A Ritz-Carlton hotel that was used to hold more than 200 princes and businessmen as part of Saudi Arabia's corruption purge re-opened to the public Sunday.
The reasoning behind the purge was murky.
The attorney general has said the government had arranged to seize more than $106bn (£76bn) through such agreements but there has been no official confirmation of this. According to him, 159 people were detained. And critics have accused Mohammed of making a power grab.
Prince Alwaleed maintained his innocence in an interview hours before his release which was triggered when he agreed to an undisclosed financial settlement.

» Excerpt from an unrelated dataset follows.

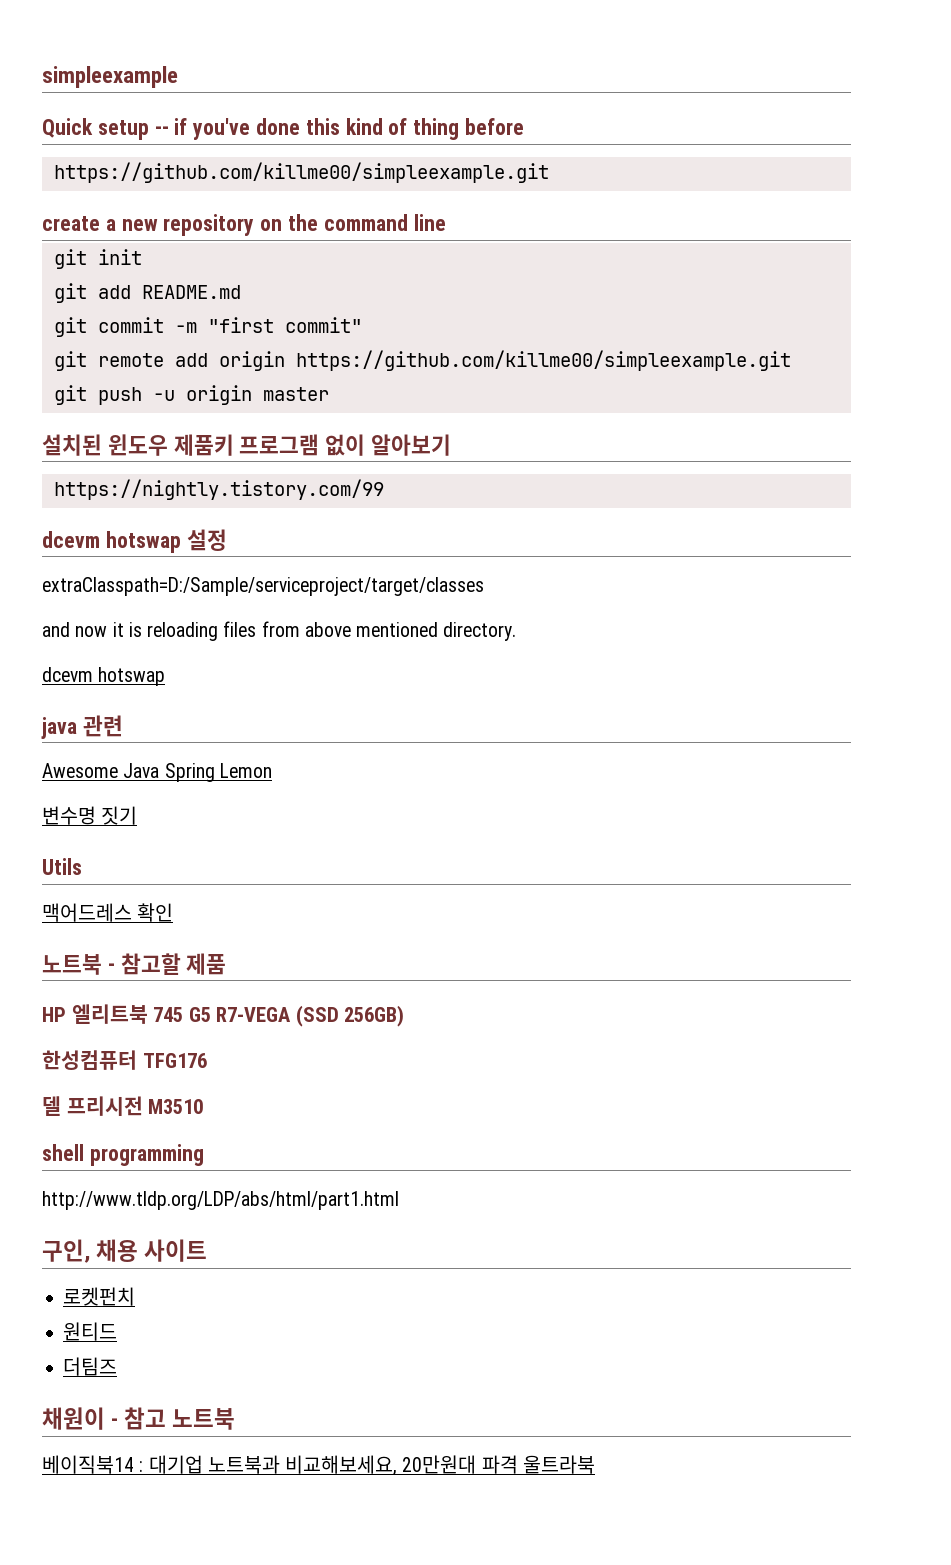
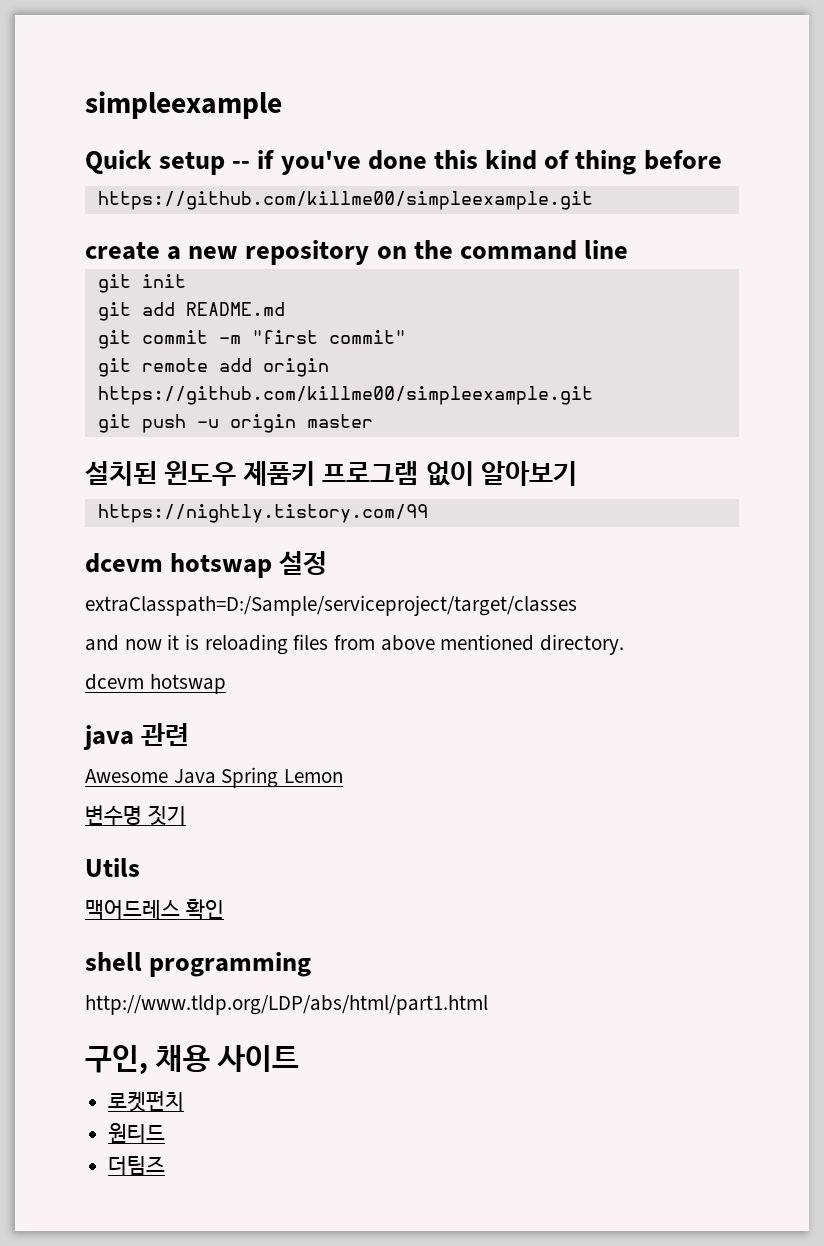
[42,953,227,975] [42,1004,405,1027] [42,1050,207,1070] [42,1096,204,1116] // 노트북 - 참고할 제품 // HP 엘리트북 745 G5 R7-VEGA (SSD 256GB) // 한성컴퓨터 TFG176 // 델 프리시전 M3510 -> (224, 909) none
[42,1407,236,1430] [42,1455,595,1476] // 채원이 - 참고 노트북 // 베이직북14 : 대기업 노트북과 비교해보세요, 20만원대 파격 울트라북 -> (166, 1165) none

Prince Alwaleed bin Talal, a billionaire businessman of worldwide renown, who also happens to be Prince Mohammed's cousin, was among those who reportedly settled. The opulent hotel, originally built for guests of the royal family, is a far cry from a gritty prison cell - boasting instead majestic suites and pastelhued hallways awash with bronze statues and glittering chandeliers.
Some Western media outlets had reported that the hotel would resume normal operations on February 14, while others had accurately what the hotel now officially confirmed that the date will be tomorrow.
Attorney General Sheikh Saud al-Mojeb said in late January that after completing inquiries into 381 high-profile corruption suspects, he would keep 56 in custody and free the rest.
Some reports said the remaining detainees had been moved from the Ritz-Carlton to a prison, meaning there were no prisoners remaining in the hotel. Reuters says it is believed they have been moved to actual prison for refusing to admit wrongdoing and may end up in court.